Beales chief executive, Tony Brown, told the Telegraph that business had become ‘unviable’ due to further cost increases in the Autumn Budget. “This, coupled with the risks and uncertainty of further tax increases in the coming years, have left us no other option.”
Tony continued: “We have been working with the Dolphin Centre, who have been supportive, along with our investors to ensure an orderly exit. Our team has been informed, as have our suppliers. We will ensure the exit is managed and no one will be left with a financial loss.”
Beales was founded in 1881 and went on to have 23 stores. Doors closed on 22 of the outlets in 2020 when the retailer fell into administration.
BIRA said the news signals a ‘devastating new chapter’ for Britain’s high streets. Jeff Moody, commercial director commented: “We are deeply saddened to learn of Beales’ closure. This is not just the loss of another shop – it represents the end of a retail institution that has served communities for nearly one and a half centuries. This closure starkly illustrates the devastating impact that recent tax increases are having on our retail sector.”

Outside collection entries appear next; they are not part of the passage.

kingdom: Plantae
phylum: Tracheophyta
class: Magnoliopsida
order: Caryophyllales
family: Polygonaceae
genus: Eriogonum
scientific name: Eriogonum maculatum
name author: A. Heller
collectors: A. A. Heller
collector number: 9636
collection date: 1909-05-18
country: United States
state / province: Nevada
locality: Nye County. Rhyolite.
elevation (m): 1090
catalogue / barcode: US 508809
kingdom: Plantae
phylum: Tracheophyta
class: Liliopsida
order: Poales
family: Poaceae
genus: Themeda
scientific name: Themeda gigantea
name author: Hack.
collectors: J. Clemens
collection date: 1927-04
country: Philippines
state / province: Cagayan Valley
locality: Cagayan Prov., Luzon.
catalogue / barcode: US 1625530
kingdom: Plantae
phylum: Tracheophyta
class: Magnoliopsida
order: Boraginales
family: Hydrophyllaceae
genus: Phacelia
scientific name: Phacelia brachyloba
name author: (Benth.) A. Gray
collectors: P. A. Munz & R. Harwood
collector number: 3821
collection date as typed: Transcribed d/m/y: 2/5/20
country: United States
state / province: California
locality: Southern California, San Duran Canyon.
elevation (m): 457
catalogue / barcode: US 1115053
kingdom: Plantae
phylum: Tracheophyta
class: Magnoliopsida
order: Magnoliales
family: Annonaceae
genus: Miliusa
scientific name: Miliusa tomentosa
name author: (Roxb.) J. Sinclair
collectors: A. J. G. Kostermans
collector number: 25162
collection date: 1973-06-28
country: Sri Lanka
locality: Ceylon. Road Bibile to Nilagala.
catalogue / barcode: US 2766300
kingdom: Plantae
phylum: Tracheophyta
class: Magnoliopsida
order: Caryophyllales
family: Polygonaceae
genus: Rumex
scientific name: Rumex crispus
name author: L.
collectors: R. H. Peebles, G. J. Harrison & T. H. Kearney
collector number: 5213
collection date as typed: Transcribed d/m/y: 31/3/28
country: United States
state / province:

He went on to say: “The closure of Beales is, tragically, unlikely to be an isolated incident. With the reduction in business rates relief from 75% to 40% set for April 2025, alongside these other tax increases, many of our members are facing the impossible decisions about their future.
“This is a critical moment for British retail and we urgently need policy makers to recognise the devastating impact their decisions are having on our high streets.”
BIRA is currently in discussions with government departments to address the impact of these changes and develop a fairer business rates structure.